The Cairo agreement says that choosing the number and timing of one’s own children is an inalienable human right. It acknowledges that slowing population growth is one of the things we need to do to build a sustainable future. And it shows that the best way to slow population growth is not with top-down population control, but by making sure that all people have the means and the power to make their own decisions about childbearing.
Where the Cairo agenda has been implemented, the effects have been dramatic. Where reproductive health services are available, where couples are confident their children will survive, where girls go to school, where young women and men have economic opportunity, couples have healthier–and smaller—families.
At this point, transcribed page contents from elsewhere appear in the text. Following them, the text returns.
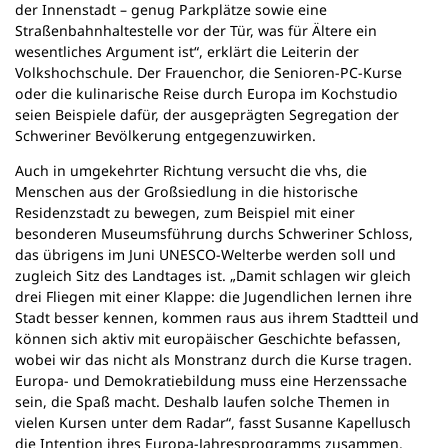
der Innenstadt – genug Parkplätze sowie eine
Straßenbahnhaltestelle vor der Tür, was für Ältere ein
wesentliches Argument ist“, erklärt die Leiterin der
Volkshochschule. Der Frauenchor, die Senioren-PC-Kurse
oder die kulinarische Reise durch Europa im Kochstudio
seien Beispiele dafür, der ausgeprägten Segregation der
Schweriner Bevölkerung entgegenzuwirken.
Auch in umgekehrter Richtung versucht die vhs, die
Menschen aus der Großsiedlung in die historische
Residenzstadt zu bewegen, zum Beispiel mit einer
besonderen Museumsführung durchs Schweriner Schloss,
das übrigens im Juni UNESCO-Welterbe werden soll und
zugleich Sitz des Landtages ist. „Damit schlagen wir gleich
drei Fliegen mit einer Klappe: die Jugendlichen lernen ihre
Stadt besser kennen, kommen raus aus ihrem Stadtteil und
können sich aktiv mit europäischer Geschichte befassen,
wobei wir das nicht als Monstranz durch die Kurse tragen.
Europa- und Demokratiebildung muss eine Herzenssache
sein, die Spaß macht. Deshalb laufen solche Themen in
vielen Kursen unter dem Radar“, fasst Susanne Kapellusch
die Intention ihres Europa-Jahresprogramms zusammen.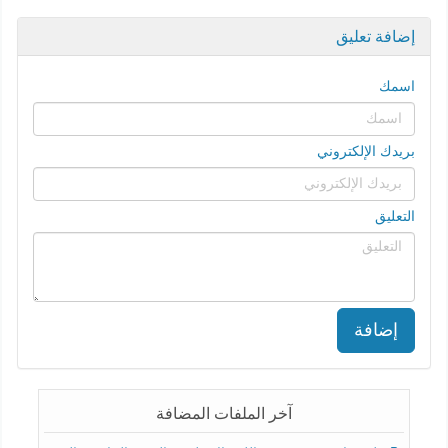
إضافة تعليق
اسمك
بريدك الإلكتروني
التعليق
إضافة
آخر الملفات المضافة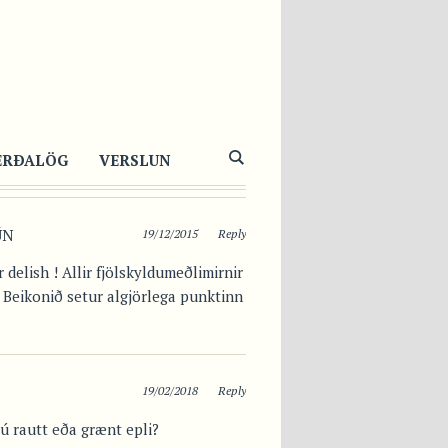
1425
1
3
ERÐALÖG
VERSLUN
ÚN
19/12/2015
Reply
delish ! Allir fjölskyldumeðlimirnir
. Beikonið setur algjörlega punktinn
19/02/2018
Reply
ú rautt eða grænt epli?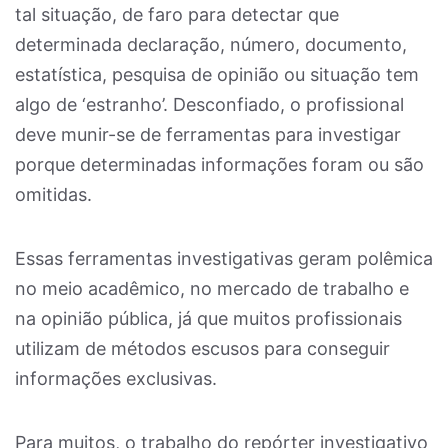
tal situação, de faro para detectar que
determinada declaração, número, documento,
estatística, pesquisa de opinião ou situação tem
algo de ‘estranho’. Desconfiado, o profissional
deve munir-se de ferramentas para investigar
porque determinadas informações foram ou são
omitidas.
Essas ferramentas investigativas geram polêmica
no meio acadêmico, no mercado de trabalho e
na opinião pública, já que muitos profissionais
utilizam de métodos escusos para conseguir
informações exclusivas.
Para muitos, o trabalho do repórter investigativo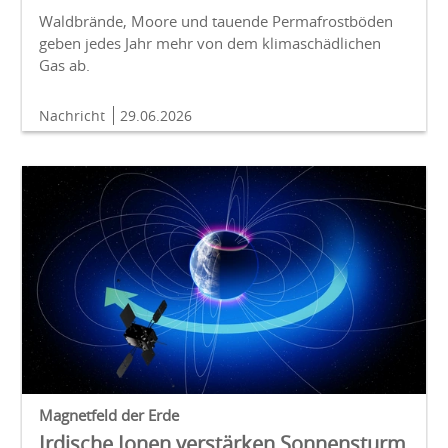
Waldbrände, Moore und tauende Permafrostböden
geben jedes Jahr mehr von dem klimaschädlichen
Gas ab.
Nachricht
29.06.2026
Magnetfeld der Erde
Irdische Ionen verstärken Sonnensturm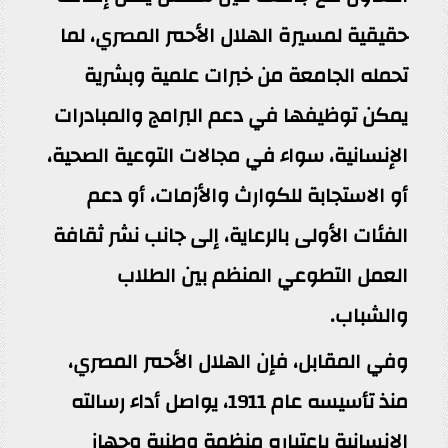
حقيقية لمسيرة الهلال الأحمر المصري، لما
تحمله الجامعة من خبرات علمية وبشرية
يمكن توظيفها في دعم البرامج والمبادرات
الإنسانية، سواء في مجالات التوعية الصحية،
أو الاستجابة للكوارث والأزمات، أو دعم
الفئات الأولى بالرعاية، إلى جانب نشر ثقافة
العمل التطوعي المنظم بين الطلاب
والشباب.
وفي المقابل، فإن الهلال الأحمر المصري،
منذ تأسيسه عام 1911، يواصل أداء رسالته
الإنسانية باعتباره منظمة وطنية وجهاز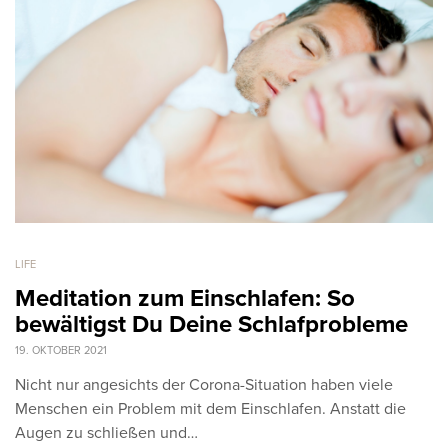
LIFE
Meditation zum Einschlafen: So
bewältigst Du Deine Schlafprobleme
19. OKTOBER 2021
Nicht nur angesichts der Corona-Situation haben viele
Menschen ein Problem mit dem Einschlafen. Anstatt die
Augen zu schließen und…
But governments haven’t kept the promises they made in Cairo. While developing countries are spending about half of what they promised in Cairo, developed countries have delivered less than a quarter of the promised funding. The cost is not huge: the developed countries’ share of the cost to provide reproductive health services for every woman on earth is $20 billion—about what the bankers on Wall Street gave themselves in bonuses last year. The US share is $1 billion—about a fifth of what we spend in Afghanistan each month.
Now we are at a crossroads. We can move forward on the path charted in Cairo; or we could head back to population control. There are ominous signs: Time Magazine, in a teaser for an article about the OPT report, writes: “As the global population increases, it gets harder to curb greenhouse gas emissions. Simple answer: Control the population.”
Knowing the history, you know it’s not simple. Slowing population growth is but one of many things we must do to avert catastrophic climate change. That does not justify a return to the abusive population control schemes of the past. It does, however, provide another reason for the US and other developed countries to make good on the promises they made in Cairo.